Why animals are a great friend to the idle parent

‘Why have you got all these animals?” asks my mother when she visits our farm. For some inexplicable reason, she is not a fan of chickens wandering in the kitchen, dogs jumping up at her or cats on the sofa. “You can’t cope with your children,” she says. “Why add extra burdens?”

We have 16 dependent animals in our household: 12 chickens, two cats, one dog and one pony. We used to have a white fluffy bunny, but she escaped and was last seen lounging at the gate with a wild rabbit. And next week the animal count will dramatically rise to 10,016, when our first nucleus of bees arrives.

Animals are a great friend to the idle parent, because they harmonise work and play. In the main, they are very useful: the cats keep the mice and rats away; the chickens produce eggs and more chickens; the pony produces valuable manure and could be used as a form of transport when the world collapses; and bees make honey. Last year we killed two pigs and are still eating their meat. The food is unquestionably of a higher quality than anything from a supermarket and the animals live a free and uncontained life.

Animals are also enjoyable. Yes, they need feeding, but is it work or play to feed the hens and collect their eggs? Or to throw scraps into the pig pen and watch them snuffling and grunting? Such tasks are great fun and can be carried out by very small children (at three, Henry is perfectly capable of feeding the hens). In this way, the children can make a genuine contribution to the running of the household, which is surely better than using leisure time to watch television?

To learn where food comes from will help prevent the children from becoming ignorant slaves of supermarkets. Plastic wrappings, pre-sliced food, over-designed labels and an excess of packaging all tend to separate us from nature and make us forget that food comes from real animals.

There’s an issue of self-reliance here, too.
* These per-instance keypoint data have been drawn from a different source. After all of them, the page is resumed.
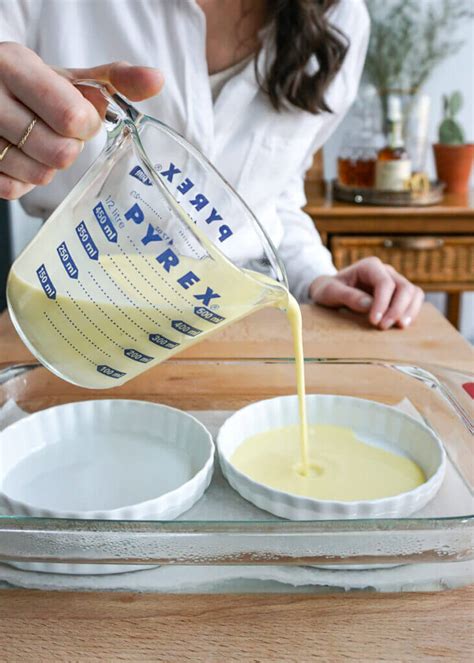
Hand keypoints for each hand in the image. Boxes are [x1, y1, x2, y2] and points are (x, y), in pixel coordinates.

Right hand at [0, 42, 163, 199]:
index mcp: (15, 66)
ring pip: (39, 175)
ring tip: (40, 143)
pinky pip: (14, 190)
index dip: (87, 125)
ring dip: (50, 166)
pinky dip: (26, 181)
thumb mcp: (71, 77)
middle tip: (60, 133)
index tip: (81, 118)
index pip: (70, 116)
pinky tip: (23, 157)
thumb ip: (115, 80)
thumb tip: (156, 80)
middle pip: (60, 152)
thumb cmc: (35, 87)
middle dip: (70, 147)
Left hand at [309, 257, 423, 329]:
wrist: (330, 290)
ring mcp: (394, 281)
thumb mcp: (330, 291)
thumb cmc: (328, 289)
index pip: (384, 283)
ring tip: (399, 327)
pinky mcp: (398, 293)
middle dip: (397, 309)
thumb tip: (369, 305)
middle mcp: (386, 271)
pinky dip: (411, 312)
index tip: (374, 321)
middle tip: (383, 327)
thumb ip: (348, 296)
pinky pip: (413, 300)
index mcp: (369, 266)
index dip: (383, 303)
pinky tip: (401, 325)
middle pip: (404, 287)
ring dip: (409, 311)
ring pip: (414, 292)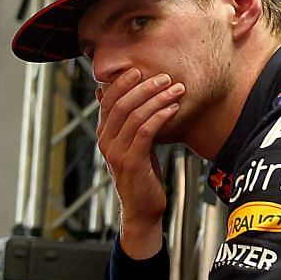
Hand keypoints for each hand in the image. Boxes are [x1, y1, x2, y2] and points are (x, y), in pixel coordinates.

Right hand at [97, 67, 182, 258]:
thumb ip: (128, 123)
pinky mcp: (131, 163)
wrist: (142, 210)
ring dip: (157, 99)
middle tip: (165, 78)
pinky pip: (145, 132)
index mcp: (104, 135)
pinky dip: (160, 116)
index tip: (141, 70)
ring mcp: (116, 154)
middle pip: (121, 104)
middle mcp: (106, 143)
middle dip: (145, 87)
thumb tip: (124, 98)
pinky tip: (173, 109)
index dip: (122, 83)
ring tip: (176, 90)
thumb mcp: (132, 145)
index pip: (107, 101)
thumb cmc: (141, 175)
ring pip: (134, 116)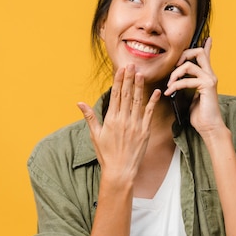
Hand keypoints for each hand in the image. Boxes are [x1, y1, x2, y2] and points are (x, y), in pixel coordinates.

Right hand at [77, 64, 160, 182]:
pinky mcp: (145, 131)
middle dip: (129, 79)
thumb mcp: (95, 135)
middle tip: (132, 65)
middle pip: (126, 95)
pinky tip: (156, 92)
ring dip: (139, 87)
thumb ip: (90, 117)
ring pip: (137, 101)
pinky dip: (153, 102)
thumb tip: (79, 103)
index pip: (115, 95)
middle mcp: (123, 120)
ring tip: (141, 74)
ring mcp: (135, 125)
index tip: (121, 69)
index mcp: (111, 119)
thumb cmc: (106, 154)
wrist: (120, 171)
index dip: (119, 81)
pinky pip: (149, 114)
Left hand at [164, 37, 224, 133]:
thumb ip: (188, 85)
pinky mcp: (207, 86)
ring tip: (169, 84)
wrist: (209, 127)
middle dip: (183, 55)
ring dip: (175, 73)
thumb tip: (178, 81)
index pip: (207, 56)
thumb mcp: (191, 96)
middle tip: (174, 66)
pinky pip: (187, 79)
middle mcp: (210, 75)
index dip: (207, 45)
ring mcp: (210, 79)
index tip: (208, 38)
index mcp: (207, 76)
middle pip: (198, 52)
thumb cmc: (200, 114)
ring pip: (190, 64)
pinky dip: (175, 85)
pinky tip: (169, 92)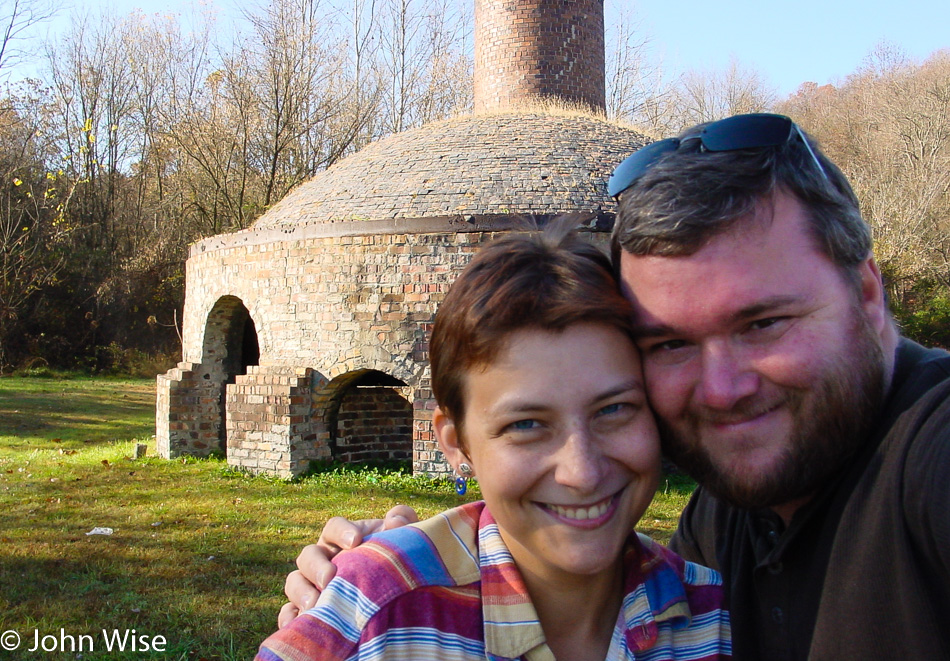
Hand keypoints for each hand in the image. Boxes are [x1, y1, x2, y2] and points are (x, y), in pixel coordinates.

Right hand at [278, 505, 418, 627]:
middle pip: (308, 555)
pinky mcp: (308, 610)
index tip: (355, 541)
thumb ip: (404, 520)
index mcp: (342, 538)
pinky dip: (290, 617)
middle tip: (330, 578)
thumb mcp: (405, 539)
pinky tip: (300, 622)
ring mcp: (312, 584)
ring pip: (294, 582)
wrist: (397, 594)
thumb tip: (394, 521)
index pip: (333, 526)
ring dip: (301, 592)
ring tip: (316, 604)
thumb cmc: (396, 561)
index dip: (341, 531)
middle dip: (317, 565)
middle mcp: (323, 559)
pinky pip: (289, 613)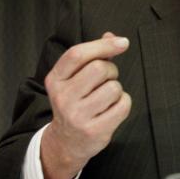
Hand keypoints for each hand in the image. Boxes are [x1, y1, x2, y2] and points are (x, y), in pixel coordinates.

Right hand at [41, 32, 131, 178]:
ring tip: (106, 98)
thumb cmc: (76, 102)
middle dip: (111, 70)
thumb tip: (112, 37)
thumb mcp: (75, 78)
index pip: (77, 54)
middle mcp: (63, 97)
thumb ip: (93, 55)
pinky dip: (123, 103)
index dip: (103, 45)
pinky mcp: (95, 130)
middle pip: (100, 68)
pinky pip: (123, 105)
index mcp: (55, 79)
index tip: (123, 43)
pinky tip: (111, 110)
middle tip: (105, 81)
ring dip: (117, 89)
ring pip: (114, 87)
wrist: (66, 142)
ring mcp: (78, 115)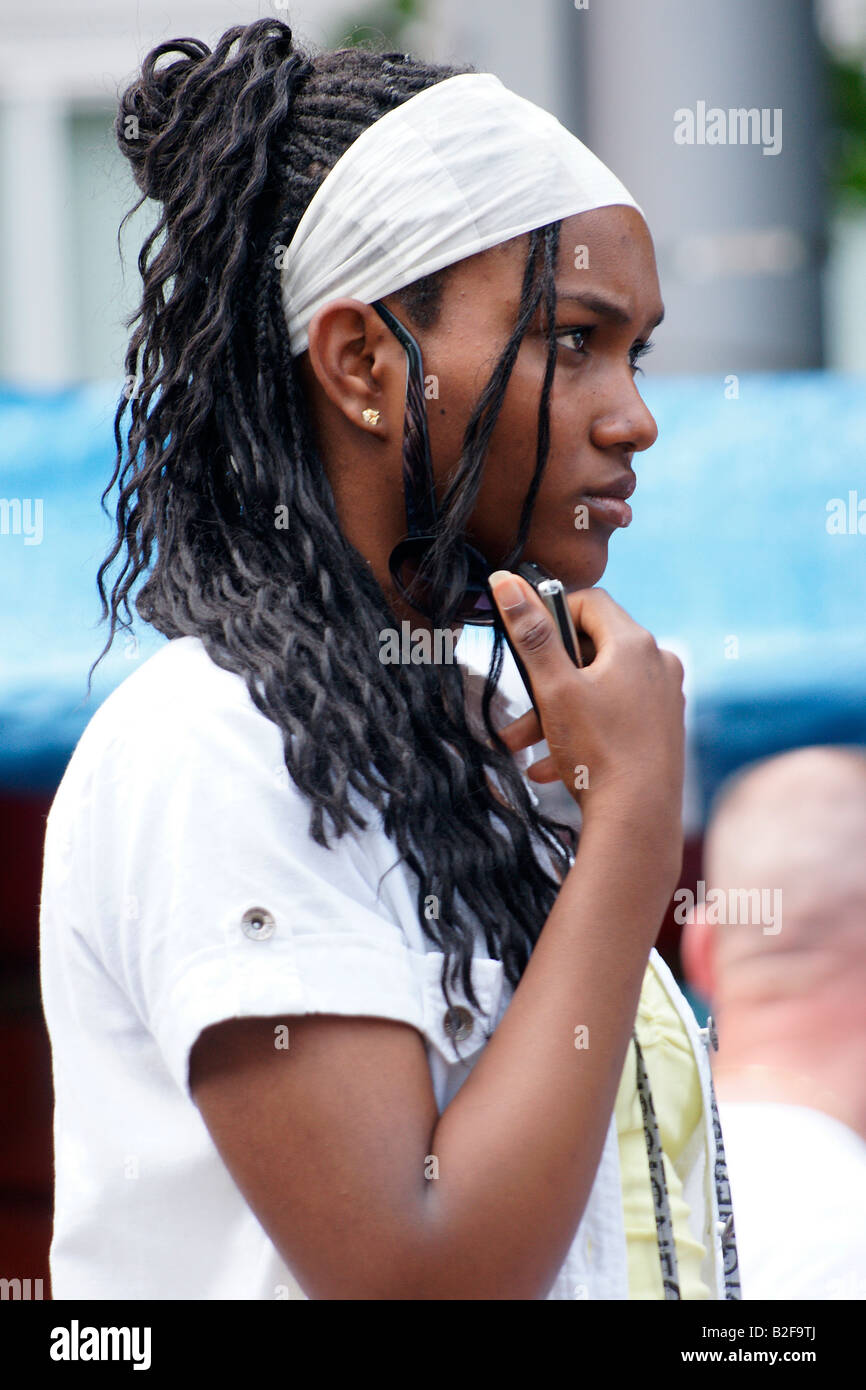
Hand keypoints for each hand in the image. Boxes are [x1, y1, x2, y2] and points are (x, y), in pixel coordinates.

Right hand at [488, 573, 685, 829]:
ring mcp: (664, 698)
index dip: (550, 615)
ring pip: (598, 690)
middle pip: (591, 650)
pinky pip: (614, 718)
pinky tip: (550, 767)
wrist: (639, 821)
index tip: (525, 641)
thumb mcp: (554, 689)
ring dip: (555, 712)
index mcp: (635, 644)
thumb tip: (507, 582)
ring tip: (521, 745)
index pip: (588, 601)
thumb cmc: (598, 751)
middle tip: (517, 707)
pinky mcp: (663, 731)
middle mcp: (658, 664)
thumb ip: (531, 634)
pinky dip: (581, 733)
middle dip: (545, 678)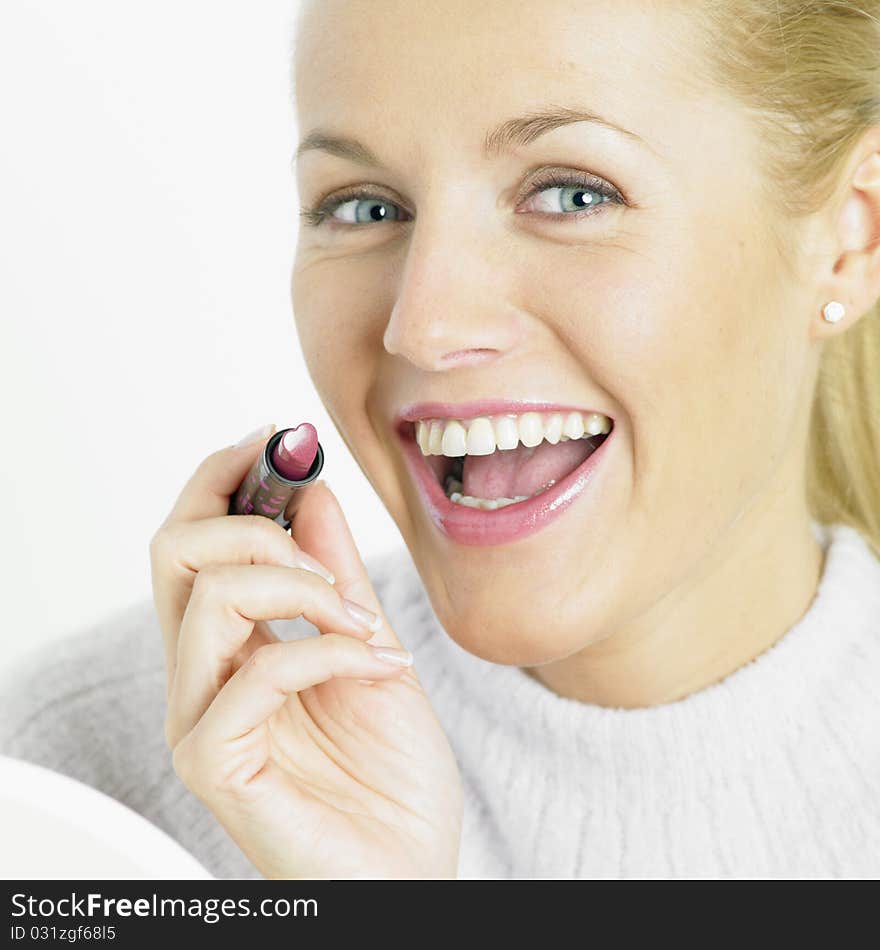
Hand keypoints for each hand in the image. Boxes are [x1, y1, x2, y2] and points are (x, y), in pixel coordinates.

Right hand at [149, 426, 462, 878]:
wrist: (416, 863)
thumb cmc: (393, 770)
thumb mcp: (371, 646)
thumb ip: (333, 575)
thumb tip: (308, 491)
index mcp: (232, 644)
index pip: (193, 541)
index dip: (223, 479)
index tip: (277, 439)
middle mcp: (202, 676)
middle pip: (174, 553)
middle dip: (252, 519)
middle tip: (318, 540)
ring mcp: (202, 721)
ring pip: (209, 598)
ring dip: (303, 586)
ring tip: (366, 624)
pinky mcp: (216, 764)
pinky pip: (257, 671)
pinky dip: (328, 652)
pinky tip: (380, 670)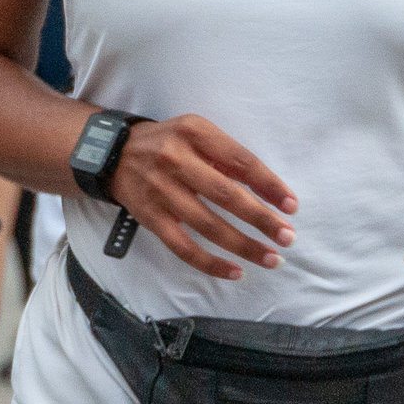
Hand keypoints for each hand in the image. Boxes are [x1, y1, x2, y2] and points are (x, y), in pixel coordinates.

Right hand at [109, 115, 296, 280]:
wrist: (112, 154)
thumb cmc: (168, 142)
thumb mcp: (196, 132)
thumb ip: (227, 156)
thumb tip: (268, 190)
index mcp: (194, 132)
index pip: (240, 161)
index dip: (269, 185)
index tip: (291, 205)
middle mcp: (177, 159)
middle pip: (227, 195)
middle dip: (262, 219)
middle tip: (288, 237)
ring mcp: (161, 191)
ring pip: (209, 226)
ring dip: (244, 245)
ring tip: (271, 258)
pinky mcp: (151, 218)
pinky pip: (184, 247)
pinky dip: (211, 263)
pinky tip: (235, 271)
The chickens produce a surplus of eggs and so the kids can learn the fundamentals of local barter and trade. Last week, Arthur swapped six eggs for a jar of marmalade with Trevor, the school bus driver. I think some entrepreneurial ability is useful in an idle child because it may help to avoid the necessity of getting a boring job for money in later life.

Animals will also do child care for you. Delilah plays with the cats for hours and the dog is always a great playmate. The boys run around the yard with their friends trying to catch chickens. Riding is a great pleasure and girls particularly enjoy looking after horses.

Clearly, too, to learn kindness and respect towards animals is an important skill. “For a man to be trustworthy,” writes William Cobbett in Cottage Economy, “the boy must have been in the habit of being kind and considerate towards animals; and nothing is so likely to give him that excellent habit as his seeing from his very birth, animals taken great care of, and treated with great kindness by his parents, and now-and-then having a little thing to call his own.” The biggest animal I was allowed when small was a hamster. Toby was a source of great pleasure, although one couldn’t say he was useful. I suppose hamsters could lead to cash: a 12-year-old local girl has a tidy little business breeding and selling hamsters to the pet shop.

Now I can do what I want, I am seriously tempted by the idea of a cow. Before the Industrial Revolution, most households would have had a cow, in the same way as most households had a pig or two in the backyard. Until the 1970s, the house where I live kept a cow and the farmer’s wife made all her own butter, milk, cheese and cream. She would never dream of buying any of them. Cow keeping may involve some extra work, such as milking, churning, leading out to pasture and so forth, but surely toiling for their parents is precisely what kids are for?

2 Responses to “Why animals are a great friend to the idle parent”

  1. Jacqui Eyley says:

    Nothing quite like nestling in against a cow on a cold day and milking. Making edible cheese gives a great sense of achievement too! I’d recommend a cow any day, especially Jersey’s -definitely more play than work!

  2. Mathilde Roe says:

    Animals come in handy even if your flat is too small to encompass a cat: on long train journeys, I try to find (friendly-looking) passengers with dogs. My otherwise extremely active son (18 mths)is happy to while away hours of mutual woofing and circling, parents forgotten, while we read the paper or look out of the window.